=== Section Start ===
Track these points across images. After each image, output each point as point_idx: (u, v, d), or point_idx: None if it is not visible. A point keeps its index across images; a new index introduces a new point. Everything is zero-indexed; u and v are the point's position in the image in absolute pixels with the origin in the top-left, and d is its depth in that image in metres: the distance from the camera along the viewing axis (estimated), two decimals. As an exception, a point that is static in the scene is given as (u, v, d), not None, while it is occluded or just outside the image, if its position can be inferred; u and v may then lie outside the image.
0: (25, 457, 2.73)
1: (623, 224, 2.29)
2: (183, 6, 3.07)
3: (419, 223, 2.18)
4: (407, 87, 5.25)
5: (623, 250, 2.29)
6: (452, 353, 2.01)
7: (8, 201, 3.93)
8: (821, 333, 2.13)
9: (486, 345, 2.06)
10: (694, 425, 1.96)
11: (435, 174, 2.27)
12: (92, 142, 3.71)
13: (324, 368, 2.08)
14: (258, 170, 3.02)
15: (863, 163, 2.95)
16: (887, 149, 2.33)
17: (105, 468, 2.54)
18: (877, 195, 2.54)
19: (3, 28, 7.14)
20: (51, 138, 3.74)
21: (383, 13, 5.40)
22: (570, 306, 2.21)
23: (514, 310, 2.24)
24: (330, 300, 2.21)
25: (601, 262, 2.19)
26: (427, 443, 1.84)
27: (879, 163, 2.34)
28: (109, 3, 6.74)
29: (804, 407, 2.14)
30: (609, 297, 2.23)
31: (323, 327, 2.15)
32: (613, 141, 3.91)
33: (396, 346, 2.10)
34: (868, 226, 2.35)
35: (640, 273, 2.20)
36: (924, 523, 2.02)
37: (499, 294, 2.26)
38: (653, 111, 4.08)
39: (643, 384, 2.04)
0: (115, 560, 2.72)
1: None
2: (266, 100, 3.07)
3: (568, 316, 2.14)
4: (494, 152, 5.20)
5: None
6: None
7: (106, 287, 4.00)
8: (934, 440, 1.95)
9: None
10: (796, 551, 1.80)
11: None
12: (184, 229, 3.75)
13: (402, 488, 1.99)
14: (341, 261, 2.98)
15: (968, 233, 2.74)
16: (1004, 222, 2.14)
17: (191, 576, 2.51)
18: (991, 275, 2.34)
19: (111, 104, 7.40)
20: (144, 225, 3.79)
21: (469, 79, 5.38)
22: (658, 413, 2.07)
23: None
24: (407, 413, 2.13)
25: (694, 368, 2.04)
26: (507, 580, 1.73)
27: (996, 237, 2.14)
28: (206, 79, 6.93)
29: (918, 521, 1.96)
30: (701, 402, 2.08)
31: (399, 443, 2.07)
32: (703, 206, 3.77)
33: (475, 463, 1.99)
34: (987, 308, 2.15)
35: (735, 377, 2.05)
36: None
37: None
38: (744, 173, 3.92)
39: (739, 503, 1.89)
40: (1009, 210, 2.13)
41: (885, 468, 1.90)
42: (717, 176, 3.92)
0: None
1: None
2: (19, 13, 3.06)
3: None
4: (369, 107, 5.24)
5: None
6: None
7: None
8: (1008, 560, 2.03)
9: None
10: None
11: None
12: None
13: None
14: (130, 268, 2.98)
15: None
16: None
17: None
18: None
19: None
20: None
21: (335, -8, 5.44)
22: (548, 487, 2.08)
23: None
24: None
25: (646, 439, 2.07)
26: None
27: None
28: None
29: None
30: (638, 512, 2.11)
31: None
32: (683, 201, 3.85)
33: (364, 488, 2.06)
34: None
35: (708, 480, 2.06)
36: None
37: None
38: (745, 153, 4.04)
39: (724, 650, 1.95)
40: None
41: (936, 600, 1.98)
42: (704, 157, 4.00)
=== Section End ===
=== Section Start ===
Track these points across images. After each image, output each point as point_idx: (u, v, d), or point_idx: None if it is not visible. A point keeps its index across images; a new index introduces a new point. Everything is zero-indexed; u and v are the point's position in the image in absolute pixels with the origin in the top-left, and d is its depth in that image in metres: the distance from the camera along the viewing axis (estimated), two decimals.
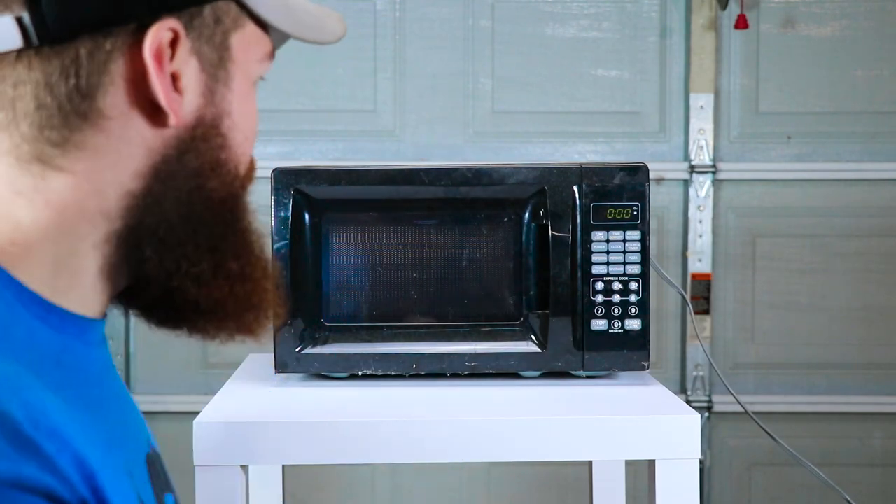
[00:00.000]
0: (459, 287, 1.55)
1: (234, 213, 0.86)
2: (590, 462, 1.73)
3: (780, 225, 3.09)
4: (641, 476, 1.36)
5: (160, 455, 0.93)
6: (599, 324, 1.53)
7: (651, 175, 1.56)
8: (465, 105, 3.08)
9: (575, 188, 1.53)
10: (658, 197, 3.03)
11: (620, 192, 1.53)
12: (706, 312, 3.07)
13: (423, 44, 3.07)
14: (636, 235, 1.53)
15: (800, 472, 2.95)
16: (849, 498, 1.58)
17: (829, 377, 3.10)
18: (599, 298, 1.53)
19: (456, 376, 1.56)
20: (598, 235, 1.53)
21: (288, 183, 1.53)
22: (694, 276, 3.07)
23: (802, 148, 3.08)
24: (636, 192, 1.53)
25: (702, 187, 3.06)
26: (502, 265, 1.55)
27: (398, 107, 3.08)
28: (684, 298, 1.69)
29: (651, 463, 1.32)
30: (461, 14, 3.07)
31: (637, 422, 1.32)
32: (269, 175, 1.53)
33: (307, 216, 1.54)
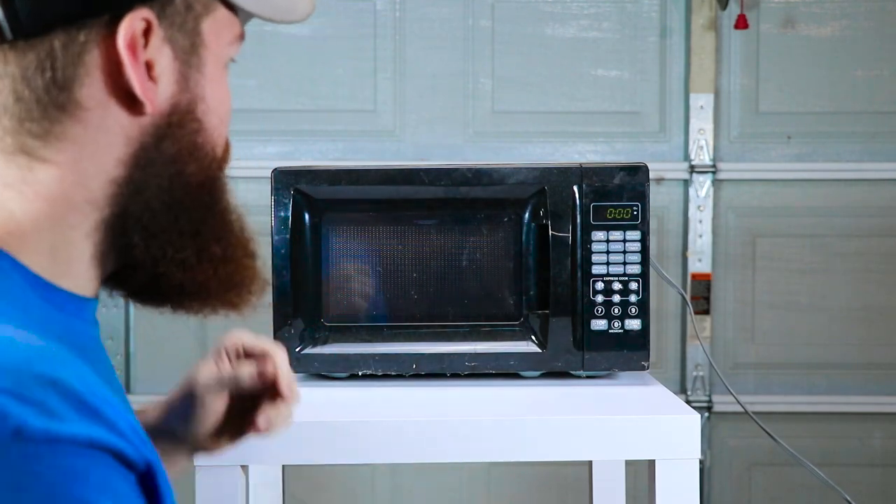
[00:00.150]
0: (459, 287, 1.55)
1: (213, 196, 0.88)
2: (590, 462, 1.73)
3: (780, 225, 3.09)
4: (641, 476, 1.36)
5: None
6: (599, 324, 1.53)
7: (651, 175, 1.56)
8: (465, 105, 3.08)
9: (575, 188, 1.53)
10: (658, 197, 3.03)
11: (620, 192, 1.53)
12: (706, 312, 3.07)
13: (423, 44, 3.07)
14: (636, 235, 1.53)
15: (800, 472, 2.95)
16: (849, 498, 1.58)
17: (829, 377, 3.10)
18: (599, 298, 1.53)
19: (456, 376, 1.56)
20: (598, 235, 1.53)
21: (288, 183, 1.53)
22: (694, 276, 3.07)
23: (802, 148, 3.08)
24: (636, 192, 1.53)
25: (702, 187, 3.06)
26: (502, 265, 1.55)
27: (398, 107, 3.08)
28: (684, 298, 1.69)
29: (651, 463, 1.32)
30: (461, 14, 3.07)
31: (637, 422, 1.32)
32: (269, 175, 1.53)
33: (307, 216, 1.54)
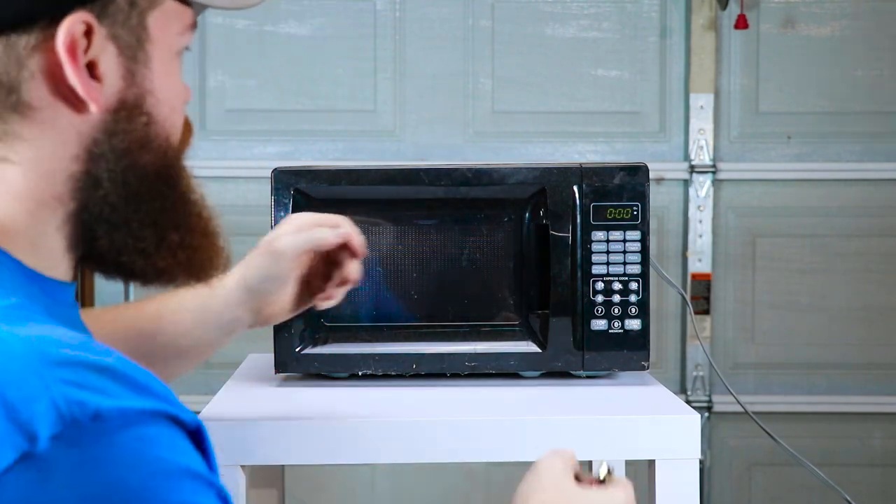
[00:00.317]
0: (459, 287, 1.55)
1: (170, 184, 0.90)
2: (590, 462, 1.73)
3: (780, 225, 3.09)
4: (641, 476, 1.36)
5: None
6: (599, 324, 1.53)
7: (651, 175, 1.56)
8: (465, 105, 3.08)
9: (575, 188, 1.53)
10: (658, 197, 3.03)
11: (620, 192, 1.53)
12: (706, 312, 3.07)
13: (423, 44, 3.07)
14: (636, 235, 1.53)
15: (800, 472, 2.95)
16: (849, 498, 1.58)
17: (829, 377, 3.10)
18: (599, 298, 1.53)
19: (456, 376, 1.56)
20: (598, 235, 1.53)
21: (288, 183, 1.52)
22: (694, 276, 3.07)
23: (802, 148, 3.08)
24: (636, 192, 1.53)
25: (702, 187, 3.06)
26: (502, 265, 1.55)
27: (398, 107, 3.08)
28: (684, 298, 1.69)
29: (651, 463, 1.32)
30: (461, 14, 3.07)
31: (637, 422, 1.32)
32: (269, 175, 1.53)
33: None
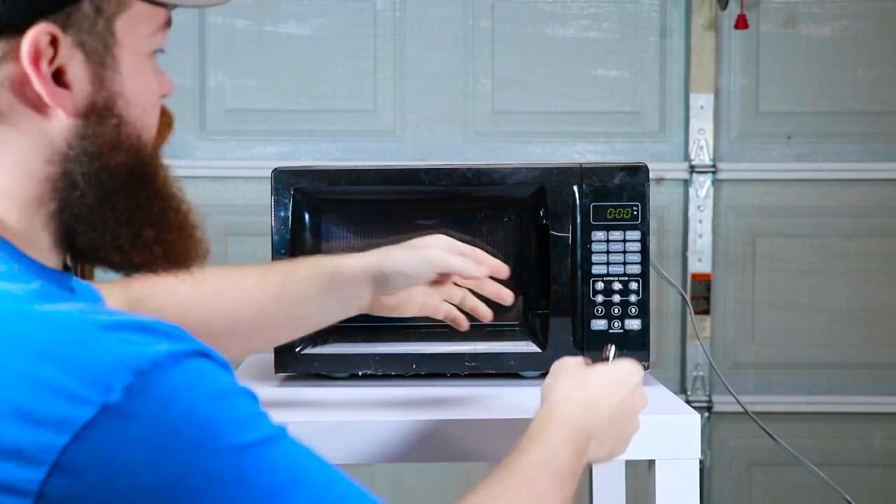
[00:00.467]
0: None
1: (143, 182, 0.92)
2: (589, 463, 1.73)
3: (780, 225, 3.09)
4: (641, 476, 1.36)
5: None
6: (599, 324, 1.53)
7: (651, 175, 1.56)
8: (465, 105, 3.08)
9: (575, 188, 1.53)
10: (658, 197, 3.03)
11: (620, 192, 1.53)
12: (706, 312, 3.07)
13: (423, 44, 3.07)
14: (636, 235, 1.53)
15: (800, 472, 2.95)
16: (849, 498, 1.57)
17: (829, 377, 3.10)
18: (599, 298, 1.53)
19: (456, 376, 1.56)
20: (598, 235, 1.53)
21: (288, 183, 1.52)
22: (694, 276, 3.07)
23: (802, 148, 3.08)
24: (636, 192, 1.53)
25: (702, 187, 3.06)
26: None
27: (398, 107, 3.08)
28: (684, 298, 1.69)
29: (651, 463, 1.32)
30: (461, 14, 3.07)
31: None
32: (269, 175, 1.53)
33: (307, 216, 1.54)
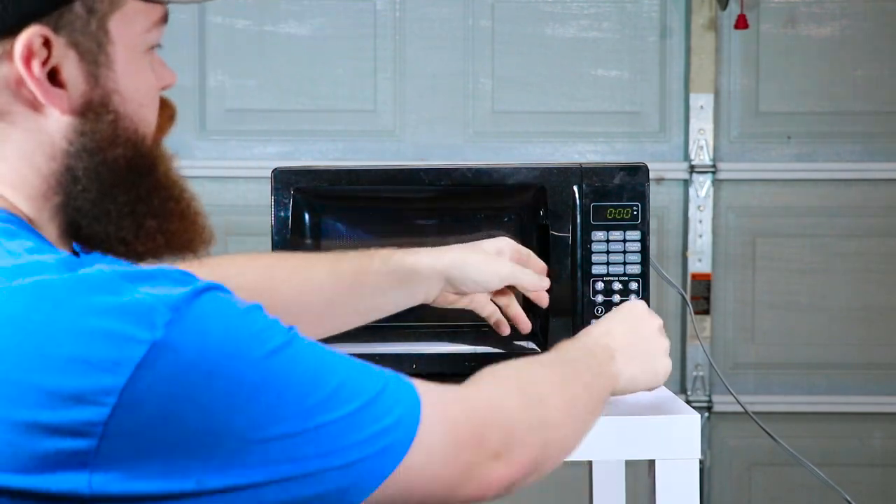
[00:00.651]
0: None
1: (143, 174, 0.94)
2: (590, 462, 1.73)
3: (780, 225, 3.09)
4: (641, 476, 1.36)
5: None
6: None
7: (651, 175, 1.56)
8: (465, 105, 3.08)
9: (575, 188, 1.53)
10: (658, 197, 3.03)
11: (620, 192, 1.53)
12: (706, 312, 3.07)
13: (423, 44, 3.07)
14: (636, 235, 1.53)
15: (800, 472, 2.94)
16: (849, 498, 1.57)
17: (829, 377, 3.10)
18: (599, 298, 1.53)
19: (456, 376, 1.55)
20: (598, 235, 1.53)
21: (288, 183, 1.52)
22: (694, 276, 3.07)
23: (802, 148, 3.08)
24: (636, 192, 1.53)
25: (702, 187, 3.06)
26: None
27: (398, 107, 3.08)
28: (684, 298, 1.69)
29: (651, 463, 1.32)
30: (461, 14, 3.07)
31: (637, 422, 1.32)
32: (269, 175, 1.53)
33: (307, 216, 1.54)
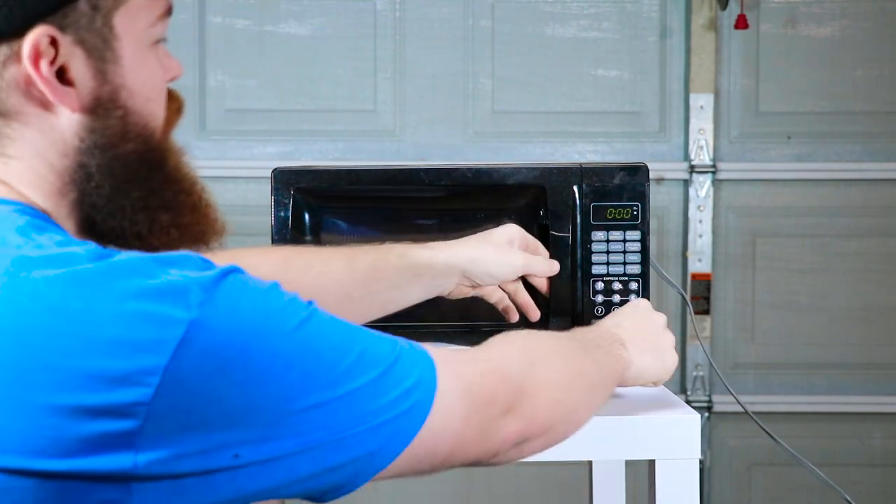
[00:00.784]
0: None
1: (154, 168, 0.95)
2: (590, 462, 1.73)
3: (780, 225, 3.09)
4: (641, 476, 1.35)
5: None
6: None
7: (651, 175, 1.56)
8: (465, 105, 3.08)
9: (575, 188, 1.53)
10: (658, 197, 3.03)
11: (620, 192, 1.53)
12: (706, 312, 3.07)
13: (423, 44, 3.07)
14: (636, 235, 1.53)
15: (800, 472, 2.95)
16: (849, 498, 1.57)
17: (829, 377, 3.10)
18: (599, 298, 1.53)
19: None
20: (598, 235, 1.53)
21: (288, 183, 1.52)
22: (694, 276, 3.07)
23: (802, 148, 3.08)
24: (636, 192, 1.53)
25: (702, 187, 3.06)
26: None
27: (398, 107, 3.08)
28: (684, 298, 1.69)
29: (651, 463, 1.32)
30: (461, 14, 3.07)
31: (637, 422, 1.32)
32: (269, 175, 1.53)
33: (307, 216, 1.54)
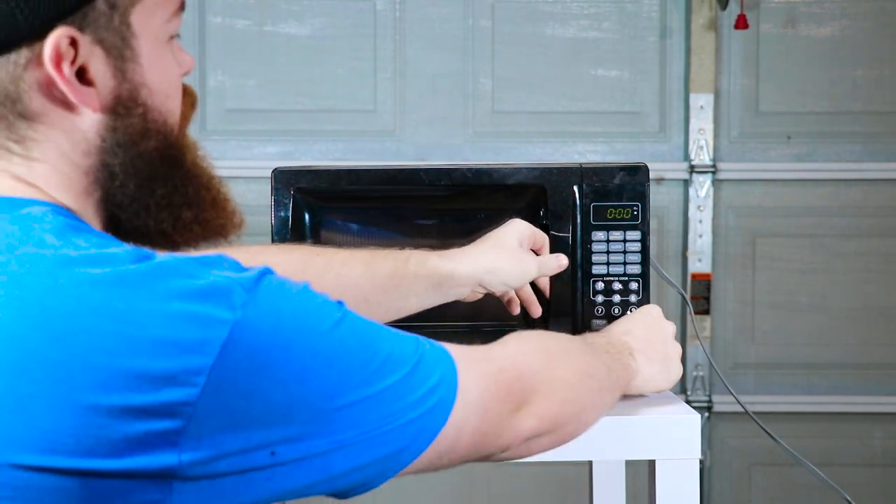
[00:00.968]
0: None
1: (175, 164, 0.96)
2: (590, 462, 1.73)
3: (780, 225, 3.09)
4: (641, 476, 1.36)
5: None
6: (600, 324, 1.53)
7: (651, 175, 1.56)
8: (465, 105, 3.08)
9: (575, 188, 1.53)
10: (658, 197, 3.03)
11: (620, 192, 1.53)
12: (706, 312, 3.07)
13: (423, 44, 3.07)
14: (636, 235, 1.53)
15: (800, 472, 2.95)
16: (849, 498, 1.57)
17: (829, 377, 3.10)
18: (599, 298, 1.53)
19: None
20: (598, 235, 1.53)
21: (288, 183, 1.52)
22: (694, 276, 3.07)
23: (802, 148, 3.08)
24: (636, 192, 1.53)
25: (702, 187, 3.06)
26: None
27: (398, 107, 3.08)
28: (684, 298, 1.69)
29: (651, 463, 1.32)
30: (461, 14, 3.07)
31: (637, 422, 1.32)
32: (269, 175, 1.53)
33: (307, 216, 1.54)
=== Section End ===
INSTRUCTIONS FOR THE TASK: In the material above, transcribe exactly the lines beginning at the one with "8: (821, 333, 2.13)" and ending at the one with "26: (427, 443, 1.84)", both included.

OUTPUT:
8: (821, 333, 2.13)
9: (486, 345, 2.06)
10: (694, 425, 1.96)
11: (435, 174, 2.27)
12: (92, 142, 3.71)
13: (324, 368, 2.08)
14: (258, 170, 3.02)
15: (863, 163, 2.95)
16: (887, 149, 2.33)
17: (105, 468, 2.54)
18: (877, 195, 2.54)
19: (3, 28, 7.14)
20: (51, 138, 3.74)
21: (383, 13, 5.40)
22: (570, 306, 2.21)
23: (514, 310, 2.24)
24: (330, 300, 2.21)
25: (601, 262, 2.19)
26: (427, 443, 1.84)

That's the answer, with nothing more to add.